The damaged girl was flown to Brisbane in the Westpac emergency helicopter, and I went home crying. Clearly she was having the worse day. I got home at two in the afternoon and said to Lovergirl, 'I'm not going back.' I think we had signed our mortgage about two weeks earlier. She blanched slightly but recovered, barely missing a beat. I can't remember what she said but it was very low key and non-reactive. I don't think I even told her why for a couple of weeks. I lay in bed for the next three months, only getting up to do yoga, during which I would howl silently while I contorted my body into poor imitations of bipasana and guptadasana*, the accumulated grief of fifteen years of second hand trauma leaking out though my red eyes and snotty nose. The best thing about it was losing heaps of weight. Fifty-eight kilos I weighed, what a dream!

One day Lovergirl said, quite casually, 'You know, you're really hard to live with at the moment.' It's funny, that was a real turning point. Maybe it's just that her timing was exactly right. But I started to think about people around me again. You know, making an effort to have conversations, trying to notice when maybe Lovergirl was having a bad day and wanted some attention for a change.

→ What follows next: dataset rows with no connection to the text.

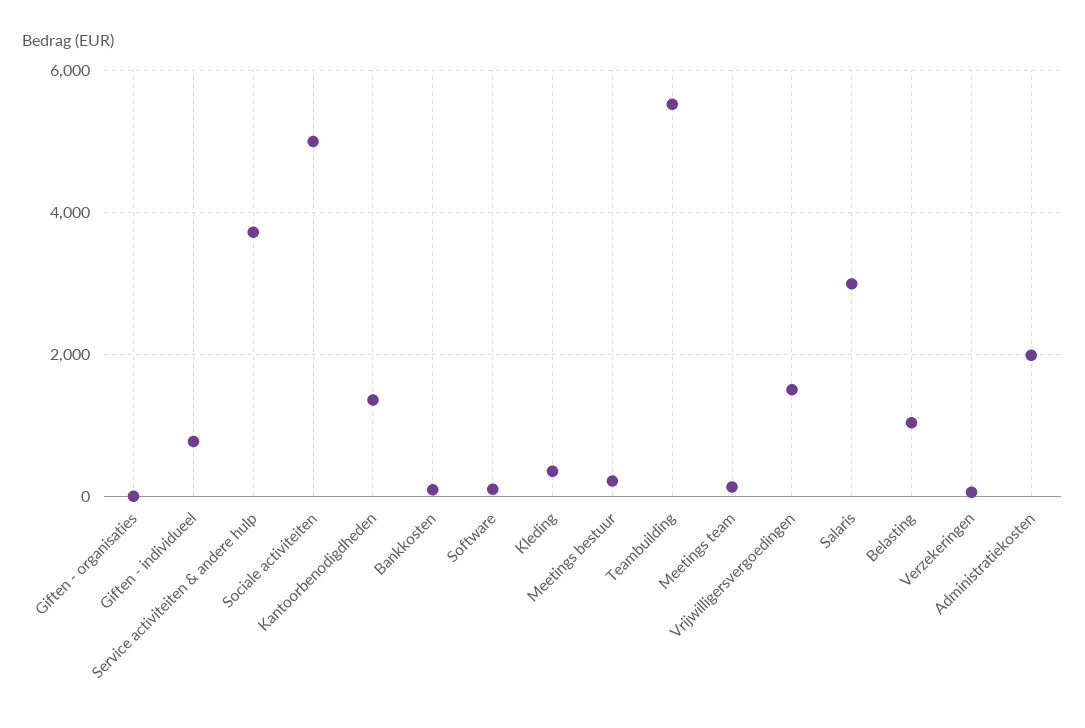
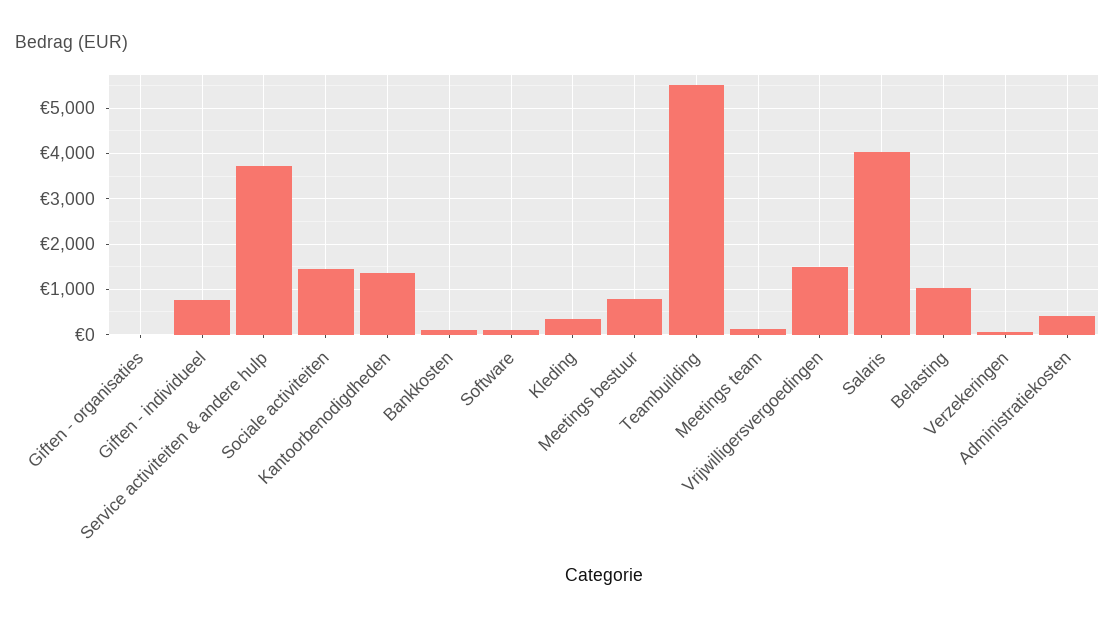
  {
    "Giften - organisaties": 0,
    "Giften - individueel": 800,
    "Service activiteiten & andere hulp": 3800,
-   "Sociale activiteiten": 5000,
+   "Sociale activiteiten": 1400,
    "Kantoorbenodigdheden": 1400,
    "Bankkosten": 0,
    "Software": 0,
    "Kleding": 400,
-   "Meetings bestuur": 200,
+   "Meetings bestuur": 800,
    "Teambuilding": 5600,
    "Meetings team": 200,
    "Vrijwilligersvergoedingen": 1600,
-   "Salaris": 3000,
+   "Salaris": 4000,
    "Belasting": 1000,
    "Verzekeringen": 0,
-   "Administratiekosten": 2000
+   "Administratiekosten": 400
  }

I believe the girl survived although I think she's in a nursing home now.

I've just had dinner with a couple of 'consumer activists', Neil and Rick, together with Jonathon and Jill from work. A consumer, in a mental health context, is a person who uses mental health services. It's a terrible term. I always think of little pac-men (remember them?) bleeping across the screen, devouring everything in their path. But it's an evolution from 'patient' and even 'client', which as they (consumers) say, implies choice where often there is none. Rick and Neil are outspoken firebrands, constantly harassing mental health services to do more and better. They'd just come from a meeting with the Qld health minister. Neil's serious, slow speaking, a bit intense. Rick's wild and edgy, with a raucous laugh. I like him a lot. He was the lead in an Australian movie about 15 years ago. I haven't seen it, I'll have to get it out. I think he's the first movie star I've ever met! You see, I'm a bit thrilled, even though stardom was long ago. I asked him about his movie career tonight. He says he was discovered by the producer father of a friend while at high school, made the movie, the movie came out in May and by August he was psychotic & locked up in Melbourne's Larundel Hospital. After he got out he ran away to live on an Aboriginal community for a few years (he's not Aboriginal). And that was the story of his movie career.

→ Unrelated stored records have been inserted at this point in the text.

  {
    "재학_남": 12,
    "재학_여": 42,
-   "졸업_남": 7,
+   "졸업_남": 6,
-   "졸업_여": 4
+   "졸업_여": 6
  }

One of the great things about this job is meeting really powerful, interesting people with psych diagnoses who are out of the closet and angry about getting decent services and decreasing stigma. I'm ashamed of getting depressed for three months. Imagine what it's like to have a real mental illness.

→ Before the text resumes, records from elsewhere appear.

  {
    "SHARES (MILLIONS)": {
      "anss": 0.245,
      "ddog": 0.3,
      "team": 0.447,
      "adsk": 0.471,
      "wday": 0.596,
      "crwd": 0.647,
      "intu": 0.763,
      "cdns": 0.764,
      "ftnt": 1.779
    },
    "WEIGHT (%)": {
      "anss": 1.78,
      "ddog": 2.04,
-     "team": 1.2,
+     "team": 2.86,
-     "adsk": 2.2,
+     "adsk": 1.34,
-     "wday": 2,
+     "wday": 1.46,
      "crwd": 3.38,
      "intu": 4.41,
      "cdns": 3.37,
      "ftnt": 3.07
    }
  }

*I'm making those up, I can't remember the pose names. There was one that would ALWAYS make me cry, it involved sitting on the floor, legs wide apart, and bending right forward until my chest touched the floor


Danel Haszard said...

Well said,i applaud your blog, mental health consumers are the least capable of self advocacy,my doctors made me take zyprexa for 4 years which was ineffective for my symptoms.I now have a victims support page against Eli Lilly for it's Zyprexa product causing my diabetes.--Daniel Haszard

Katya said...

Thank you for reposting this. I wish everyone else responded so promptly to my requests - for example despite repeatedly saying to my 5 year old today'can you PLEASE eat your lunch a bit quicker?' it still took him three quarters of an hour to eat half a sandwich.
Also, 'The Women's Room' was written by Marilyn French, and I would so NOT bother reading 'The Line of Beauty', I thought it was a turkey.

sophier said...

Excellent work at reposting this entry. I work in a very similar area and unfortunately self care and de briefings are romantic ideas that we all cling to in the hope of staying sane. This needs to be talked about more openly and internal wounds need to be worked upon sometimes more vigorously than the wounds we can see. HURRAH to you!!